Quantifying multimodal alignment via geometric hypervolume: Representing the alignment of the image, query, and output as the volume of the parallelotope spanned by three normalized vectors on a unit hypersphere (computed via the Gram determinant) offers a unified metric. It avoids conflicting pairwise optimization dynamics and provides an unsupervised proxy for unverifiable rewards.
Harmonic mean as an aggregator: Leveraging the harmonic mean's sensitivity to bottlenecks forces all reward components to improve concurrently, presenting a simple yet powerful design for multi-reward RLHF.
Fully plug-and-play: The four-part suite can be applied on top of GRPO, DAPO, BNPO, and GSPO with minimal code modifications.
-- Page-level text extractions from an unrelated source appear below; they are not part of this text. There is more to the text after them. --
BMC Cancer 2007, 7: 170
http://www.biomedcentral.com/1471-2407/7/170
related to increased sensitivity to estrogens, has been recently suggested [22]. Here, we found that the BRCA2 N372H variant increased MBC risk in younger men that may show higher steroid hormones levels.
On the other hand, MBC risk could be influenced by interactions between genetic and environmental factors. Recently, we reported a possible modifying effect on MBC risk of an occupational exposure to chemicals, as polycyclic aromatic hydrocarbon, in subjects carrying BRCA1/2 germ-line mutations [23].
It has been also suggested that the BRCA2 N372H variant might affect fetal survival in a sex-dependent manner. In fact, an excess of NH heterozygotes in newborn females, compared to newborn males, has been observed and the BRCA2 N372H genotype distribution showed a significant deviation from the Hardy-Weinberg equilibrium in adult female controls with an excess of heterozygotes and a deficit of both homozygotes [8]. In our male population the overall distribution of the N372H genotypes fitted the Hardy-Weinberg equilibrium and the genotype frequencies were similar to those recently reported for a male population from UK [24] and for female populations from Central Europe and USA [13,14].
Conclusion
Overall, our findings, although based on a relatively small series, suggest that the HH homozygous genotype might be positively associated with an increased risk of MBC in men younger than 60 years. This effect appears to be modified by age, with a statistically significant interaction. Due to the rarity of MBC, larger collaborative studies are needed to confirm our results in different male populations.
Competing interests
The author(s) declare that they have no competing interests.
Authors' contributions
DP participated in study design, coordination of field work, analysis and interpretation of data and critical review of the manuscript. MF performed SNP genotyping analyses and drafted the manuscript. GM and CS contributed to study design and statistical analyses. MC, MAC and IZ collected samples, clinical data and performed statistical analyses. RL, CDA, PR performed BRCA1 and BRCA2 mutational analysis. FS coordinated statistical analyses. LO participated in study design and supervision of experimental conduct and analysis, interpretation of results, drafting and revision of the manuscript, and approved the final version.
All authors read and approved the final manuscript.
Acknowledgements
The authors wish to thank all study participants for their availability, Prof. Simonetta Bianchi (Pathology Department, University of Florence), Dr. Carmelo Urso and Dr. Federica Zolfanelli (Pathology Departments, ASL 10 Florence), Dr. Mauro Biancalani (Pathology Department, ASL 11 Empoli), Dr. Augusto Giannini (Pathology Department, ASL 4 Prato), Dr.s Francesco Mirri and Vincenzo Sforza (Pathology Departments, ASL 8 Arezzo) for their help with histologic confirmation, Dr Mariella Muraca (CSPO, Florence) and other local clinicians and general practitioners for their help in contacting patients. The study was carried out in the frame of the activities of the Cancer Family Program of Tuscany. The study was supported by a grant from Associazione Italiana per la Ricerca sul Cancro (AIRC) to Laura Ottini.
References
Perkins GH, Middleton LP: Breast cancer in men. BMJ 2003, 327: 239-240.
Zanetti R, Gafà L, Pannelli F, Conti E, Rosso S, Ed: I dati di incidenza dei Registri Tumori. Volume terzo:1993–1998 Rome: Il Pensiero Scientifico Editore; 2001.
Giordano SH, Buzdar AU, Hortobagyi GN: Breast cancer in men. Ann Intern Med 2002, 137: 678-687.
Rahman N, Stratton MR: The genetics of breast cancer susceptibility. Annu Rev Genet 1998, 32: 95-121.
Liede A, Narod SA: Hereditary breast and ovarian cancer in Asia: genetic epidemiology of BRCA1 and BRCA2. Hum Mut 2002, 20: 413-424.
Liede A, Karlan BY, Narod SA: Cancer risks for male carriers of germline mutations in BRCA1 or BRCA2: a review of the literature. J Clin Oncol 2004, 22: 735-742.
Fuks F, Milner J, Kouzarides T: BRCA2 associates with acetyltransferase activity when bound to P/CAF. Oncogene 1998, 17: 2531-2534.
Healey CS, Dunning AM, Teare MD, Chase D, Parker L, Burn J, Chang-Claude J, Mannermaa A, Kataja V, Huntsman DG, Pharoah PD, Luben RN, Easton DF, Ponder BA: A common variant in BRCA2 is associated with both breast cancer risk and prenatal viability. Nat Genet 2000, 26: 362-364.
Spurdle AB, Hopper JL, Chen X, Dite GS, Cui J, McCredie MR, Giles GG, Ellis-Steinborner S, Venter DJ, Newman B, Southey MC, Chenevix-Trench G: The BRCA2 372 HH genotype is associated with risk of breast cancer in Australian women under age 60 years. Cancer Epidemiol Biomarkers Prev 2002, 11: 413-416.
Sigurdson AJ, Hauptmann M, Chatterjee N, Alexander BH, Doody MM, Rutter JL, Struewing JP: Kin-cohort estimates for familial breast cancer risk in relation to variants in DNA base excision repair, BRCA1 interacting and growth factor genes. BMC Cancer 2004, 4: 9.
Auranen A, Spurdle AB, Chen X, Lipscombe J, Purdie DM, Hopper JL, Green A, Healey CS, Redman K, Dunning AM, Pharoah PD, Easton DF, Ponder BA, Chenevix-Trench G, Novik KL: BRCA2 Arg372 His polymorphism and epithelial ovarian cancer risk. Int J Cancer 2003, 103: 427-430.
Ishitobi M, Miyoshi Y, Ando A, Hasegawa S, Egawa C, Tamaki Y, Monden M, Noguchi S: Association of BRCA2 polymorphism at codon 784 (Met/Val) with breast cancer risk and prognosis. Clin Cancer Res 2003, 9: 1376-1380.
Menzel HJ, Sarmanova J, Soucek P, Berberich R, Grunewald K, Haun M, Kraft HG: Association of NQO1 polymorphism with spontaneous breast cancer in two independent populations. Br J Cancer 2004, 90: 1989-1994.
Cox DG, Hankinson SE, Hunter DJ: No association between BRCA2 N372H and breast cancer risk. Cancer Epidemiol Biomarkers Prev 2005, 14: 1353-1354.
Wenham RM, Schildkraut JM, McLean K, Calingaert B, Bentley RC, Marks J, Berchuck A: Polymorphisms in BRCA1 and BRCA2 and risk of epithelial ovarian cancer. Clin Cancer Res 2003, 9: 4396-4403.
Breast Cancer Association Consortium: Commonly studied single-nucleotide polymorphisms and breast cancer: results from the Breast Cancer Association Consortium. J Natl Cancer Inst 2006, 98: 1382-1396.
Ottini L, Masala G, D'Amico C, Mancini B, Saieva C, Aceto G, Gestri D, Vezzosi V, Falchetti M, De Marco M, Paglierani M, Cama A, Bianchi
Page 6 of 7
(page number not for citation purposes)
Limitations & Future Work¶

Dependency on the ViRFT/GRPO framework and verifiable rule-based rewards: Since the method acts as a patch to existing RL fine-tuning, it does not redesign rule-based rewards themselves. Its applicability to open-ended generation tasks lacking easily verifiable rules remains to be validated.
Hypervolume reward introduces additional encoders and hyperparameters: Computing embeddings requires external base encoders, and hyperparameters (\(a, b, c\) and attention thresholds) require tuning, which increases computation and deployment complexity.
Small evaluation scale: The training datasets are very small (e.g., only 239 images for LISA) and backbones are limited to Qwen2-VL 2B/7B. Whether the benefits scale to larger models and datasets remains unverified.
Future Work: The authors plan to extend DEVA to more complex visual-agentic tasks.

vs ViRFT (Visual-RFT): ViRFT is the direct baseline that first brought GRPO with verifiable rule-based rewards to visual perception. Without discarding the architecture, DEVA patches the four weaknesses (diversity, exploration, alignment, and aggregation) overlooked by ViRFT, yielding \(+5\) to \(+13\) point gains.
vs GSPO / DAPO / BNPO, etc.: While these works improve GRPO from the perspective of policy optimization and clipping strategies, DEVA focuses orthogonally on the reward and regularization sides (diversity, hypervolume alignment, and aggregation). Thus, DEVA can be stacked on top of them to achieve extra gains.
vs Traditional Specialized Perception Models (OV-Seg / X-Decoder / GroundedSAM): These models are task-specific and struggle with natural language queries. General-purpose MLLMs fine-tuned via DEVA outperform them in reasoning grounding, highlighting the potential of the "General MLLM + RL Fine-tuning" paradigm.

Rating¶

Novelty: ⭐⭐⭐⭐ Combines GFlowNet loss with GRPO and quantifies multimodal alignment using Gram determinant hypervolume. The combination is novel, though it cleverly packages existing mathematical tools.
Experimental Thoroughness: ⭐⭐⭐⭐ Solid evaluation across three task domains, two backbones, component-wise ablation, and detailed visualizations, but constrained by small training scales and single-family backbones.
Writing Quality: ⭐⭐⭐⭐ Clear motivation, well-dissected components, though some detailed configurations (mask thresholds, exact aggregation formulas) are relegated to the supplementary material.
Value: ⭐⭐⭐⭐ Highly plug-and-play, compatible with various GRPO variants, and offers direct utility for researchers working on MLLM reinforcement learning fine-tuning.